• **Exercise instructions**:
Write out exactly the lines running from the one with "престольный праздник" to the last line of the entries, keeping both the first and the last.

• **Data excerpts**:
====

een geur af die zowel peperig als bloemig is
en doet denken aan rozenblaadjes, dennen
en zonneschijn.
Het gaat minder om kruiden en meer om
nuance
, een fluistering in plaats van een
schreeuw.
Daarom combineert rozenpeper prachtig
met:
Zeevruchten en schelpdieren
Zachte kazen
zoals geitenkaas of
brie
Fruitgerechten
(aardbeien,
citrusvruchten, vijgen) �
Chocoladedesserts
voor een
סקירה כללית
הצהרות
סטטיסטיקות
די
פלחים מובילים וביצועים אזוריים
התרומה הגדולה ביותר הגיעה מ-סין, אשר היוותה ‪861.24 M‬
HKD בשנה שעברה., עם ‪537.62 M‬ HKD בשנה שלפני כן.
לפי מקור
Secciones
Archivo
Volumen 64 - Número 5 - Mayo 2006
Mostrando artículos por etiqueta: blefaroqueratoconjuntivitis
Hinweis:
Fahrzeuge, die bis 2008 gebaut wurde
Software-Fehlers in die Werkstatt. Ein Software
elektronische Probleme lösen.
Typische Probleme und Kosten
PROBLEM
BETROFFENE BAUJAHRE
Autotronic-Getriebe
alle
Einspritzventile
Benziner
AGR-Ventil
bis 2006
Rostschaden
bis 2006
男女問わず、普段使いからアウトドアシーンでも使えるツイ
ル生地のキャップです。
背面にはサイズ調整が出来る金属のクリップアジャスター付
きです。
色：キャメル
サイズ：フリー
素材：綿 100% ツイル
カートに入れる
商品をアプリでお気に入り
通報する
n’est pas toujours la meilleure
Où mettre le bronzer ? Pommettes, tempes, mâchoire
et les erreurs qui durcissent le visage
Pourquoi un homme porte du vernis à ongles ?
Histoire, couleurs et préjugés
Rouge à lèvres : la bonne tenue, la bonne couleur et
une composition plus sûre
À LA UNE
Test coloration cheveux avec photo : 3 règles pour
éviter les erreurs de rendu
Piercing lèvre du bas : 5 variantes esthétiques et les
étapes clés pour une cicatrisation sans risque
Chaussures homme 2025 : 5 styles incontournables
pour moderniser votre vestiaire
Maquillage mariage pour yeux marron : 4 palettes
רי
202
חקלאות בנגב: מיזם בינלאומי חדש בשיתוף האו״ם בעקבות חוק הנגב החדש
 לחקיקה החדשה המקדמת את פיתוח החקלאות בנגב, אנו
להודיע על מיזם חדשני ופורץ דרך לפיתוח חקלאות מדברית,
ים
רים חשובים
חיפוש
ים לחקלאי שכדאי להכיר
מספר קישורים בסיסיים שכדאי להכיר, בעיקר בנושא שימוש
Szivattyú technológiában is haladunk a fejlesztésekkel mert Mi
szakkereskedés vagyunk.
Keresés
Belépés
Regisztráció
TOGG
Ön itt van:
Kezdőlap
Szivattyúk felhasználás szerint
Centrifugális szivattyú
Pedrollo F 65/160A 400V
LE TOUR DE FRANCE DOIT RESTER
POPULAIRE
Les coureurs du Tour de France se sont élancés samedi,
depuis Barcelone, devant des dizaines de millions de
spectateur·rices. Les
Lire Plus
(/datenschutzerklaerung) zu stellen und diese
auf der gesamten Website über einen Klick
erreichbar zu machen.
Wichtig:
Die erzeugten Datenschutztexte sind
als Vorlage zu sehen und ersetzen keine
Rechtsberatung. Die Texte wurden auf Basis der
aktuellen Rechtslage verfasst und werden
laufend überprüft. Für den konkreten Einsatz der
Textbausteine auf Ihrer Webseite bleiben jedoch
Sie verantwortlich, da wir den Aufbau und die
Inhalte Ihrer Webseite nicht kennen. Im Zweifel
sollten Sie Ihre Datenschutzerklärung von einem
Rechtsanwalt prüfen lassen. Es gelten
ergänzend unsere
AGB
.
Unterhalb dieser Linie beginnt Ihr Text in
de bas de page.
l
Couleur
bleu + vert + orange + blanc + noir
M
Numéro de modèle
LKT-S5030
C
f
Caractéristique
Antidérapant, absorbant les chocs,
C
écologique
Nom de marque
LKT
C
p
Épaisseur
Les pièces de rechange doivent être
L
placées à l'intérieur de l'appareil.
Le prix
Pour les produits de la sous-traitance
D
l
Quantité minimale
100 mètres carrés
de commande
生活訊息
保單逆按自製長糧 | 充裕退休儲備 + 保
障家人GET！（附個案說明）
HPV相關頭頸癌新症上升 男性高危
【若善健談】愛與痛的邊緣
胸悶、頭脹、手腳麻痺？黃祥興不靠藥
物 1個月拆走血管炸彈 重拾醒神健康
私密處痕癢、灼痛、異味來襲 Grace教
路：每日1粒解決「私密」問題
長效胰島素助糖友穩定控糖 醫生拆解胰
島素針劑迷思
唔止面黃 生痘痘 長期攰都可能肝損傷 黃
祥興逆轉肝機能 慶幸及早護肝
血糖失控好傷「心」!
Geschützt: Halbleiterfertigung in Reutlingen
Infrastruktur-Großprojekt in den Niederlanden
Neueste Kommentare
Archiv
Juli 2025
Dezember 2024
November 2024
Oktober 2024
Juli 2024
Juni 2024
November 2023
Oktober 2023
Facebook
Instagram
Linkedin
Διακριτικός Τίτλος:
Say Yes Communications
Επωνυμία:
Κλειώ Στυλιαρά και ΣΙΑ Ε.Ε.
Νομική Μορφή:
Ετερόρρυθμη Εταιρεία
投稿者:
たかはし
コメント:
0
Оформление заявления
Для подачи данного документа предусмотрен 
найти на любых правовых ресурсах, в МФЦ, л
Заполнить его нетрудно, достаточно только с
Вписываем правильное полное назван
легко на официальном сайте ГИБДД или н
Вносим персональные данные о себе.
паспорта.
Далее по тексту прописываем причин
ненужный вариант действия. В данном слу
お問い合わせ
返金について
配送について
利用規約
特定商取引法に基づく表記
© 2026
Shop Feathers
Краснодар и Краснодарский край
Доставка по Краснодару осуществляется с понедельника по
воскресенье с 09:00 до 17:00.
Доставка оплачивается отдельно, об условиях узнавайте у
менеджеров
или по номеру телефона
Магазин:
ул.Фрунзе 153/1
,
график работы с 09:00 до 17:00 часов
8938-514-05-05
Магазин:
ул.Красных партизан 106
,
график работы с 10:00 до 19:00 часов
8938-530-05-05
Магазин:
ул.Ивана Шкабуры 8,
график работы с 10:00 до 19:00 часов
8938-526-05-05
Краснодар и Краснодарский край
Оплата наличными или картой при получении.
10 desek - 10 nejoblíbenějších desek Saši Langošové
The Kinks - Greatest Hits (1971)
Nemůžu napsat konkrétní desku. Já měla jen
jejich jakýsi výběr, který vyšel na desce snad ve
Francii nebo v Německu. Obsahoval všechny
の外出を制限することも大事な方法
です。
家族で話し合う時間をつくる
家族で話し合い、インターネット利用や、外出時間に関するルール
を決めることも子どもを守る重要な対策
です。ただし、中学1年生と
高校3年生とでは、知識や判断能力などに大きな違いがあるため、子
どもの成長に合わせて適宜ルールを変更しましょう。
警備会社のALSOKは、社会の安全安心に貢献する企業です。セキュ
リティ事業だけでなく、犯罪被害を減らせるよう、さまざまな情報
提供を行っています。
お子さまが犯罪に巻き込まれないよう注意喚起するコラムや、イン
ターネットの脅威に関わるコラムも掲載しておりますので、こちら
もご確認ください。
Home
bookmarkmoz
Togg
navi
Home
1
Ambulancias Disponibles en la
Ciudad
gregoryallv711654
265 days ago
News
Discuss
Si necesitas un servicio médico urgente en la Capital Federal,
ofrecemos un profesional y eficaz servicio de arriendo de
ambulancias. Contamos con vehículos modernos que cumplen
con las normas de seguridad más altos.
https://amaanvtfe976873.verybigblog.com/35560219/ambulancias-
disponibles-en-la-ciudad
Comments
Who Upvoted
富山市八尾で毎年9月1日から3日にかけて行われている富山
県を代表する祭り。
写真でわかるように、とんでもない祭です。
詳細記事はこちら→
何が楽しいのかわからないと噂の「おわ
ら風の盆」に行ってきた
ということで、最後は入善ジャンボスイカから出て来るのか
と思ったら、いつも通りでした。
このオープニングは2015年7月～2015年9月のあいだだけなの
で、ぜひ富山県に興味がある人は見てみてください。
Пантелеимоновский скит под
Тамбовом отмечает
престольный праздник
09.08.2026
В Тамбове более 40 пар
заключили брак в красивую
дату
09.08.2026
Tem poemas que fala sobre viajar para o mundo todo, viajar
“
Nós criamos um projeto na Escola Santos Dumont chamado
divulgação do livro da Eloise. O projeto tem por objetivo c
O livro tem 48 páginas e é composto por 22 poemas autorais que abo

====

• **Response below**:
престольный праздник
09.08.2026
В Тамбове более 40 пар
заключили брак в красивую
дату
09.08.2026
Tem poemas que fala sobre viajar para o mundo todo, viajar
“
Nós criamos um projeto na Escola Santos Dumont chamado
divulgação do livro da Eloise. O projeto tem por objetivo c
O livro tem 48 páginas e é composto por 22 poemas autorais que abo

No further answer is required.